▶ [JOB ITEM]
Copy out the text of every item with "View Product" swapped for "See Details" and everything else left as it is. Leave the pictures out.

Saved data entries
******************************

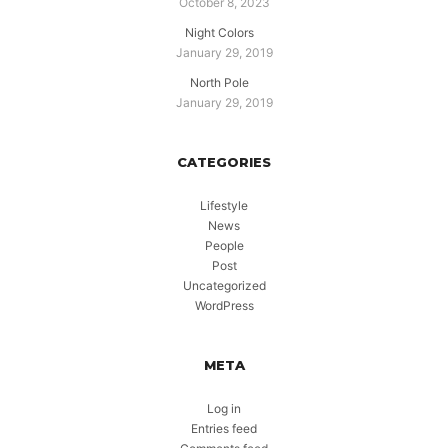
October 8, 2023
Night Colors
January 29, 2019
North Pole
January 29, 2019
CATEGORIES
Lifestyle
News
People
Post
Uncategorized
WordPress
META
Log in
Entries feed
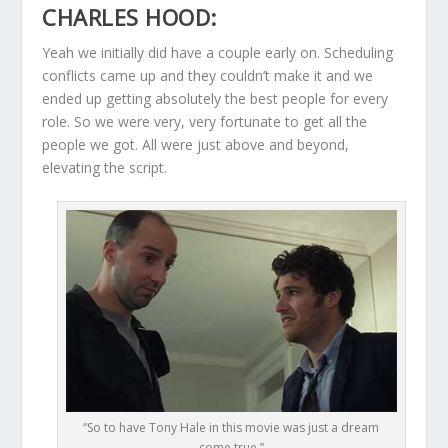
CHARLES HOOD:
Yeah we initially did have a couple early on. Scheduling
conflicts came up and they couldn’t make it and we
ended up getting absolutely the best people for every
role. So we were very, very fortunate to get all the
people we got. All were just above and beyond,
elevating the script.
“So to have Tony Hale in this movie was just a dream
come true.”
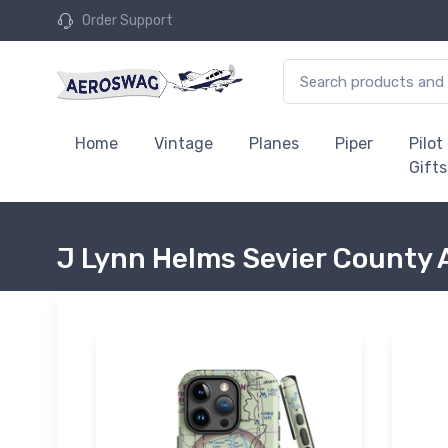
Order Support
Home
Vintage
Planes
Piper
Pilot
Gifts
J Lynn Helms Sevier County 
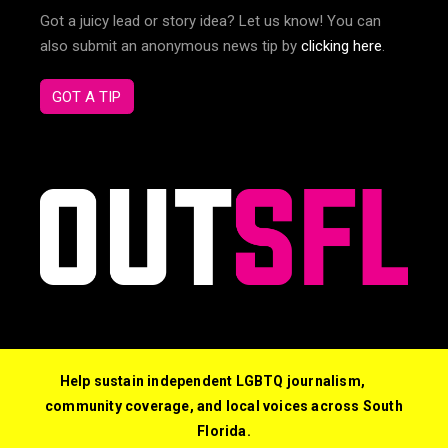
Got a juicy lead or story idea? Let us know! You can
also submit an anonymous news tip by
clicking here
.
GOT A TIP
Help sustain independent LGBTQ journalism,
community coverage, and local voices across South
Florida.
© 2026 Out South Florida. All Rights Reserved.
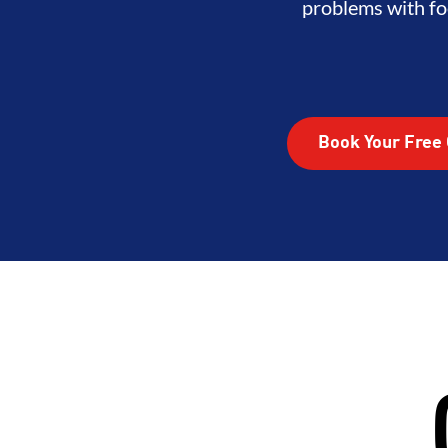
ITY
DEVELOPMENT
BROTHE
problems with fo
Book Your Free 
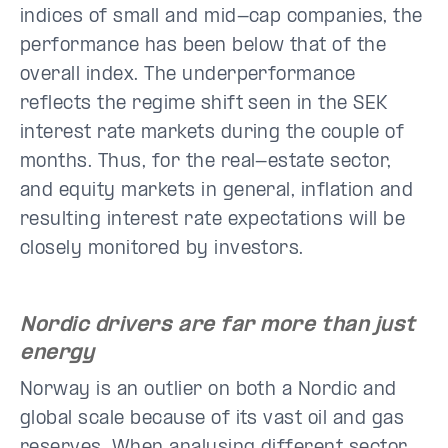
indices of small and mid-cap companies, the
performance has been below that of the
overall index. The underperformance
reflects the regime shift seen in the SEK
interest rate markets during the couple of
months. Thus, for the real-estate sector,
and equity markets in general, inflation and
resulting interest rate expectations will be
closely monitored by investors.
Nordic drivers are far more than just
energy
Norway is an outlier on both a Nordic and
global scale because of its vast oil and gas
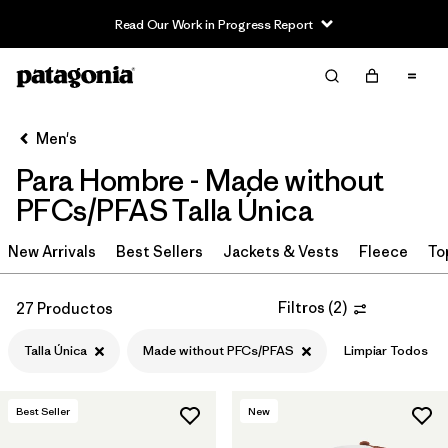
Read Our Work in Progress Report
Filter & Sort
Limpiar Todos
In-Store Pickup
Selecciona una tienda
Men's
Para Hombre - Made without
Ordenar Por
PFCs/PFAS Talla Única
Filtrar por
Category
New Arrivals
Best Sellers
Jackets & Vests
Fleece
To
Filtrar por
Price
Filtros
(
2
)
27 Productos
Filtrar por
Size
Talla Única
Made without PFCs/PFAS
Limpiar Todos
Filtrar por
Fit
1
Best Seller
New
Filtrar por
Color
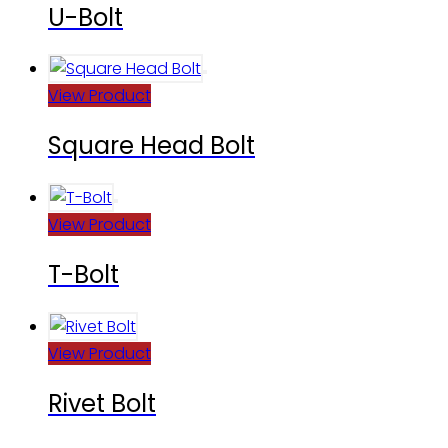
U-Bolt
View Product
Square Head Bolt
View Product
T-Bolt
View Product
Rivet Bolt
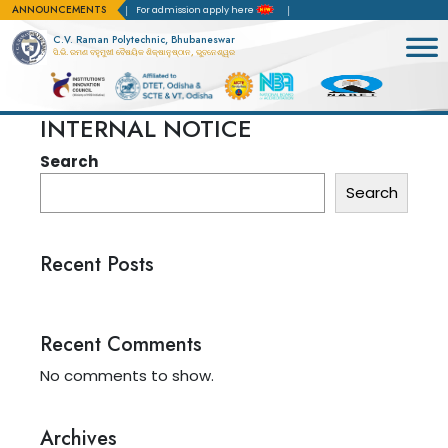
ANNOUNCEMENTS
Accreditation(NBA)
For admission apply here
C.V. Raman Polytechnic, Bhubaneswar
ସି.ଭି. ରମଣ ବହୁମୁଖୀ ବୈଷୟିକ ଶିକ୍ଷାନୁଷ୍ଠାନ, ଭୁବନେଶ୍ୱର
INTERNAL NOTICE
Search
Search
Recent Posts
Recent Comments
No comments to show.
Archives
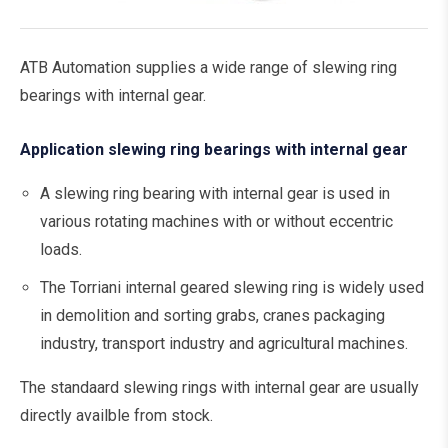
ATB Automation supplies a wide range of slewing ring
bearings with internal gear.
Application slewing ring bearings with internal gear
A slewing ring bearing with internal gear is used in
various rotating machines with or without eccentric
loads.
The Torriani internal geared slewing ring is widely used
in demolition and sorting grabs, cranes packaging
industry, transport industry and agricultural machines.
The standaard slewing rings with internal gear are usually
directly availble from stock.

******************************

▶ [ANSWER SPACE]
October 8, 2023
Night Colors
January 29, 2019
North Pole
January 29, 2019
CATEGORIES
Lifestyle
News
People
Post
Uncategorized
WordPress
META
Log in
Entries feed
CHARLES HOOD:
Yeah we initially did have a couple early on. Scheduling
conflicts came up and they couldn’t make it and we
ended up getting absolutely the best people for every
role. So we were very, very fortunate to get all the
people we got. All were just above and beyond,
elevating the script.
“So to have Tony Hale in this movie was just a dream
come true.”
Order Support
Home
Vintage
Planes
Piper
Pilot
Gifts
J Lynn Helms Sevier County 
Got a juicy lead or story idea? Let us know! You can
also submit an anonymous news tip by
clicking here
.
GOT A TIP
Help sustain independent LGBTQ journalism,
community coverage, and local voices across South
Florida.
© 2026 Out South Florida. All Rights Reserved.
ITY
DEVELOPMENT
BROTHE
problems with fo
Book Your Free 
indices of small and mid-cap companies, the
performance has been below that of the
overall index. The underperformance
reflects the regime shift seen in the SEK
interest rate markets during the couple of
months. Thus, for the real-estate sector,
and equity markets in general, inflation and
resulting interest rate expectations will be
closely monitored by investors.
Nordic drivers are far more than just
energy
Norway is an outlier on both a Nordic and
global scale because of its vast oil and gas
Read Our Work in Progress Report
Filter & Sort
Limpiar Todos
In-Store Pickup
Selecciona una tienda
Men's
Para Hombre - Made without
Ordenar Por
PFCs/PFAS Talla Única
Filtrar por
Category
New Arrivals
Best Sellers
Jackets & Vests
Fleece
To
Filtrar por
Price
Filtros
(
2
)
27 Productos
Filtrar por
Size
Talla Única
Made without PFCs/PFAS
Limpiar Todos
Filtrar por
Fit
1
Best Seller
New
Filtrar por
Color
U-Bolt
See Details
Square Head Bolt
See Details
T-Bolt
See Details
Rivet Bolt
ANNOUNCEMENTS
Accreditation(NBA)
For admission apply here
C.V. Raman Polytechnic, Bhubaneswar
ସି.ଭି. ରମଣ ବହୁମୁଖୀ ବୈଷୟିକ ଶିକ୍ଷାନୁଷ୍ଠାନ, ଭୁବନେଶ୍ୱର
INTERNAL NOTICE
Search
Search
Recent Posts
Recent Comments
No comments to show.
Archives
ATB Automation supplies a wide range of slewing ring
bearings with internal gear.
Application slewing ring bearings with internal gear
A slewing ring bearing with internal gear is used in
various rotating machines with or without eccentric
loads.
The Torriani internal geared slewing ring is widely used
in demolition and sorting grabs, cranes packaging
industry, transport industry and agricultural machines.
The standaard slewing rings with internal gear are usually
directly availble from stock.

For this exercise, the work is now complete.